Disclosures: Capin reports the study was part of his PhD dissertation funded by a Ruth L. Kirschstein National Research Service Award Predoctoral Fellowship (NICHD F30-HD096830) and by the Foundation for Physical Therapy Research Promotion of Doctoral Studies (PODS) Level 1 and Level 2 Scholarships. Please see the study for a list of all other authors’ relevant financial disclosures.

 

    Perspective
    Andrew J. Cosgarea

    Andrew J. Cosgarea

    In the paper “Slower walking speed is related to early femoral trochlear cartilage degradation after ACL reconstruction,” authors Jacob Capin and colleagues use a novel approach to investigating patellofemoral joint degeneration. With the knowledge that patellofemoral OA is prevalent after ACL reconstruction (ACLR) and using quantitative MRI to characterize chondral precursors to OA, the authors correlated walking gait mechanics 3 months after ACLR with MR evaluation of femoral trochlear cartilage T2 relaxation times 6 months after ACLR.

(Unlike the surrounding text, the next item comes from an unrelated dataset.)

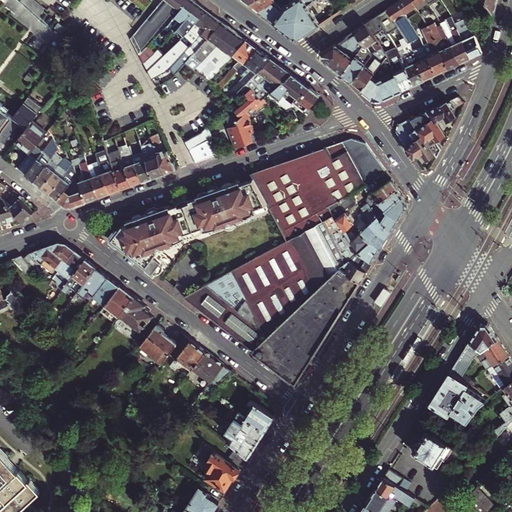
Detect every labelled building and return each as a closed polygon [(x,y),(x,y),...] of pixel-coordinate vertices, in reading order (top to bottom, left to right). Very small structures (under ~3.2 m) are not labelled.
[(133,0),(144,9),(151,0),(133,0)] [(177,14),(189,0),(162,0),(136,30),(140,33),(144,28),(152,35),(174,11),(177,14)] [(189,16),(199,4),(193,0),(189,0),(177,14),(167,25),(175,31),(183,22),(182,21),(183,20),(187,15),(189,16)] [(253,0),(249,3),(259,10),(272,2),(274,0),(253,0)] [(293,0),(294,0),(286,5),(283,9),(274,22),(293,36),(299,37),(321,22),(309,4),(314,0),(293,0)] [(399,26),(403,33),(410,42),(413,39),(419,35),(409,19),(419,12),(418,9),(411,0),(399,0),(387,8),(399,26)] [(426,0),(411,0),(418,9),(428,2),(426,0)] [(485,0),(494,13),(497,0),(485,0)] [(283,9),(272,2),(259,10),(274,22),(283,9)] [(207,10),(199,4),(189,16),(187,15),(183,20),(191,27),(207,10)] [(387,8),(377,15),(388,33),(399,26),(387,8)] [(217,17),(207,10),(191,27),(190,28),(195,33),(198,30),(202,33),(217,17)] [(458,13),(452,16),(471,57),(482,52),(474,34),(470,36),(458,13)] [(414,83),(398,48),(388,33),(377,15),(366,22),(374,35),(378,33),(385,44),(381,47),(383,50),(387,57),(390,63),(403,89),(414,83)] [(471,57),(452,16),(441,21),(442,24),(448,37),(460,62),(471,57)] [(223,22),(217,17),(202,33),(201,34),(207,39),(208,37),(223,22)] [(208,37),(218,45),(226,50),(241,36),(223,22),(208,37)] [(381,47),(374,35),(366,22),(356,29),(358,32),(365,44),(372,55),(374,54),(381,47)] [(70,30),(63,24),(59,28),(67,34),(70,30)] [(442,24),(438,26),(444,39),(448,37),(442,24)] [(167,25),(164,28),(171,35),(175,31),(167,25)] [(460,62),(448,37),(444,39),(438,26),(431,29),(448,68),(460,62)] [(136,30),(131,36),(140,53),(143,51),(140,48),(152,35),(144,28),(140,33),(136,30)] [(342,74),(365,44),(358,32),(356,29),(349,33),(347,35),(350,38),(348,41),(350,43),(332,66),(342,74)] [(448,68),(431,29),(422,34),(427,43),(424,44),(425,47),(437,73),(448,68)] [(402,46),(398,48),(414,83),(426,78),(413,49),(410,42),(403,33),(400,35),(402,39),(400,40),(402,46)] [(328,63),(332,66),(350,43),(348,41),(350,38),(347,35),(322,52),(321,58),(328,63)] [(209,80),(234,54),(247,40),(241,36),(226,50),(218,45),(195,69),(196,69),(209,80)] [(218,45),(208,37),(207,39),(192,56),(186,62),(195,69),(218,45)] [(259,49),(247,40),(234,54),(241,59),(235,65),(239,69),(240,69),(259,49)] [(152,41),(143,51),(140,53),(145,63),(156,52),(152,48),(156,44),(152,41)] [(372,55),(365,44),(342,74),(352,81),(365,64),(372,55)] [(374,54),(378,56),(383,50),(381,47),(374,54)] [(417,47),(413,49),(426,78),(437,73),(425,47),(420,49),(418,47),(417,47)] [(259,49),(240,69),(245,75),(242,79),(243,81),(246,84),(271,58),(259,49)] [(362,89),(387,57),(383,50),(378,56),(369,67),(365,64),(352,81),(362,89)] [(390,63),(387,57),(362,89),(374,98),(381,99),(403,89),(390,63)] [(282,66),(271,58),(246,84),(241,89),(251,99),(282,66)] [(239,69),(235,65),(217,85),(220,88),(239,69)] [(266,96),(292,73),(282,66),(251,99),(250,99),(237,111),(242,116),(266,96)] [(283,94),(296,103),(309,87),(292,73),(266,96),(269,98),(276,104),(283,94)] [(246,84),(243,81),(238,86),(241,89),(246,84)] [(86,87),(76,98),(79,105),(90,99),(86,87)] [(309,87),(296,103),(294,106),(297,109),(299,108),(301,110),(304,109),(307,104),(310,107),(320,95),(309,87)] [(33,91),(30,95),(35,99),(38,95),(33,91)] [(33,120),(44,106),(35,99),(30,95),(14,116),(13,116),(10,120),(17,125),(20,121),(27,127),(33,120)] [(266,96),(242,116),(239,119),(246,142),(264,136),(261,128),(257,129),(251,113),(260,105),(262,107),(267,103),(265,101),(269,98),(266,96)] [(455,107),(464,102),(459,96),(429,109),(436,121),(445,115),(448,119),(454,116),(453,115),(455,114),(452,108),(454,106),(455,107)] [(0,133),(7,125),(10,120),(13,116),(14,116),(7,110),(1,106),(4,102),(0,99),(0,133)] [(10,107),(4,102),(1,106),(7,110),(10,107)] [(312,110),(309,108),(308,107),(303,112),(305,114),(307,115),(312,110)] [(429,109),(411,118),(433,153),(436,157),(441,149),(432,136),(434,134),(437,138),(439,136),(440,138),(444,133),(436,121),(429,109)] [(239,119),(242,116),(237,111),(234,110),(231,115),(230,120),(234,129),(233,131),(238,145),(246,142),(239,119)] [(433,153),(411,118),(399,124),(396,131),(414,158),(423,152),(426,157),(429,155),(429,156),(433,153)] [(17,125),(10,120),(7,125),(13,130),(17,125)] [(32,150),(45,133),(47,131),(33,120),(27,127),(18,139),(32,150)] [(0,137),(5,141),(13,130),(7,125),(0,135),(0,137)] [(187,140),(192,148),(209,139),(213,136),(208,127),(204,130),(187,140)] [(159,132),(152,134),(165,172),(178,167),(176,161),(173,159),(169,148),(165,150),(159,132)] [(165,172),(152,134),(140,139),(142,144),(153,176),(165,172)] [(39,156),(32,150),(18,167),(34,179),(58,150),(61,147),(55,137),(39,156)] [(277,219),(288,239),(333,215),(336,219),(359,203),(355,198),(359,194),(358,193),(384,172),(384,168),(365,140),(352,137),(253,172),(255,176),(275,214),(277,219)] [(192,148),(198,160),(219,152),(209,139),(192,148)] [(120,149),(132,184),(143,180),(132,150),(131,146),(128,146),(127,144),(123,146),(122,145),(118,146),(120,149)] [(142,144),(132,150),(143,180),(153,176),(142,144)] [(97,157),(110,192),(122,188),(109,153),(108,148),(96,152),(97,157)] [(109,153),(122,188),(132,184),(120,149),(109,153)] [(64,157),(65,156),(58,150),(34,179),(42,185),(64,157)] [(49,191),(69,168),(66,166),(70,161),(64,157),(42,185),(49,191)] [(110,192),(97,157),(87,160),(100,196),(110,192)] [(87,200),(100,196),(87,160),(75,165),(77,173),(83,188),(87,200)] [(58,198),(68,185),(73,179),(77,173),(75,165),(70,161),(66,166),(69,168),(49,191),(58,198)] [(275,214),(255,176),(252,177),(240,181),(239,179),(217,187),(216,185),(214,185),(207,189),(208,190),(196,194),(196,195),(157,209),(157,207),(149,209),(147,210),(148,212),(146,213),(145,212),(126,219),(127,222),(121,223),(119,227),(117,226),(109,237),(159,276),(183,245),(240,225),(275,214)] [(373,207),(397,186),(391,177),(365,198),(371,204),(373,207)] [(77,190),(73,179),(68,185),(69,186),(69,187),(67,189),(69,193),(77,190)] [(83,188),(77,190),(69,193),(67,189),(69,187),(69,186),(68,185),(58,198),(65,203),(74,205),(87,200),(83,188)] [(406,199),(397,186),(373,207),(384,220),(393,227),(406,206),(406,199)] [(34,211),(21,196),(10,206),(20,216),(24,221),(34,211)] [(0,222),(20,216),(10,206),(3,198),(0,198),(0,222)] [(359,203),(336,219),(344,230),(353,221),(350,217),(362,206),(359,203)] [(384,220),(373,207),(371,204),(365,209),(366,211),(363,215),(371,223),(377,229),(387,236),(393,227),(384,220)] [(361,213),(353,221),(358,227),(370,239),(371,238),(381,245),(387,236),(377,229),(371,223),(363,215),(361,213)] [(288,239),(256,256),(231,269),(184,294),(296,380),(360,278),(340,266),(350,257),(357,250),(344,230),(336,219),(333,215),(288,239)] [(344,230),(357,250),(372,260),(381,245),(371,238),(370,239),(358,227),(353,221),(344,230)] [(57,265),(60,267),(74,248),(66,242),(58,241),(28,252),(24,256),(32,265),(34,267),(39,260),(53,270),(57,265)] [(63,286),(85,257),(74,248),(60,267),(55,276),(57,277),(58,283),(63,286)] [(372,260),(357,250),(350,257),(367,268),(372,260)] [(32,265),(24,256),(23,254),(12,258),(25,271),(32,265)] [(78,289),(80,287),(96,265),(85,257),(63,286),(67,289),(72,283),(78,289)] [(367,268),(350,257),(340,266),(360,278),(367,268)] [(96,265),(80,287),(85,291),(88,287),(94,292),(108,274),(96,265)] [(108,274),(94,292),(90,298),(102,308),(105,303),(120,284),(108,274)] [(67,289),(74,295),(78,289),(72,283),(67,289)] [(9,301),(13,306),(26,295),(15,284),(12,287),(11,290),(4,297),(0,289),(0,307),(4,305),(9,301)] [(119,314),(134,294),(120,284),(105,303),(119,314)] [(145,302),(134,294),(119,314),(140,329),(134,337),(141,343),(157,322),(150,316),(152,313),(142,306),(145,302)] [(157,322),(141,343),(153,351),(150,355),(160,363),(170,351),(177,341),(162,329),(164,327),(157,322)] [(474,358),(478,355),(499,337),(489,323),(482,324),(451,371),(462,378),(464,375),(474,358)] [(177,341),(170,351),(176,356),(170,363),(175,367),(181,359),(192,368),(193,366),(206,349),(184,332),(177,341)] [(488,369),(489,368),(510,354),(499,337),(478,355),(488,369)] [(223,362),(206,349),(193,366),(210,380),(223,362)] [(501,386),(511,378),(511,357),(510,354),(489,368),(501,386)] [(217,383),(231,368),(223,362),(210,380),(204,388),(211,393),(217,383)] [(470,383),(462,378),(451,371),(441,387),(477,409),(481,404),(487,399),(468,387),(470,383)] [(470,383),(472,380),(464,375),(462,378),(470,383)] [(493,442),(510,426),(511,424),(511,381),(500,390),(511,403),(503,411),(509,417),(496,429),(497,430),(489,437),(493,442)] [(441,387),(431,403),(450,415),(452,412),(468,422),(477,409),(441,387)] [(245,415),(265,427),(274,413),(249,397),(248,399),(252,403),(245,415)] [(257,441),(265,427),(245,415),(238,410),(229,423),(257,441)] [(257,441),(229,423),(224,431),(230,434),(227,439),(236,447),(247,455),(257,441)] [(414,451),(438,467),(445,457),(451,446),(427,431),(420,442),(417,443),(414,447),(415,450),(414,451)] [(236,447),(230,455),(227,459),(221,455),(207,446),(200,460),(206,464),(206,465),(209,467),(207,469),(211,472),(208,477),(225,488),(233,475),(235,476),(240,467),(238,466),(241,462),(243,463),(247,455),(236,447)] [(451,446),(445,457),(449,460),(456,449),(451,446)] [(0,511),(27,511),(24,507),(41,491),(0,448),(0,511)] [(411,481),(390,468),(385,477),(406,490),(411,481)] [(499,502),(506,495),(497,486),(488,476),(481,483),(499,502)] [(419,502),(420,499),(406,490),(385,477),(378,488),(394,498),(396,495),(411,504),(414,499),(419,502)] [(197,511),(212,511),(219,501),(205,493),(207,490),(199,485),(187,505),(197,511)] [(469,497),(482,511),(487,511),(495,504),(479,487),(469,497)] [(394,498),(378,488),(368,504),(380,511),(393,511),(392,511),(398,501),(394,498)] [(424,511),(445,511),(456,501),(447,489),(424,511)]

    They found that slower self-imposed walking speed was the strongest predictor of femoral trochlear cartilage degradation (Pearson r: -.583, P= .002). The authors were careful to point out that they were unable to determine whether slower walking drives cartilage degradation or vice versa, and that multiple graft types were used in the 26 subjects.

    The take-home message is that although this study was only exploratory in nature, information regarding walking speed may be valuable for rehabilitation following injury or surgery and may inform clinicians as to who could be at high risk for subsequently developing patellofemoral OA.

     

    • Andrew J. Cosgarea, MD
    • Drew Family Professor of Orthopedic Surgery in honor of Alec J. Cosgarea
      Department of orthopedic surgery
      Head team physician
      Johns Hopkins University
      Baltimore

    Disclosures: Cosgarea reports no relevant financial disclosures.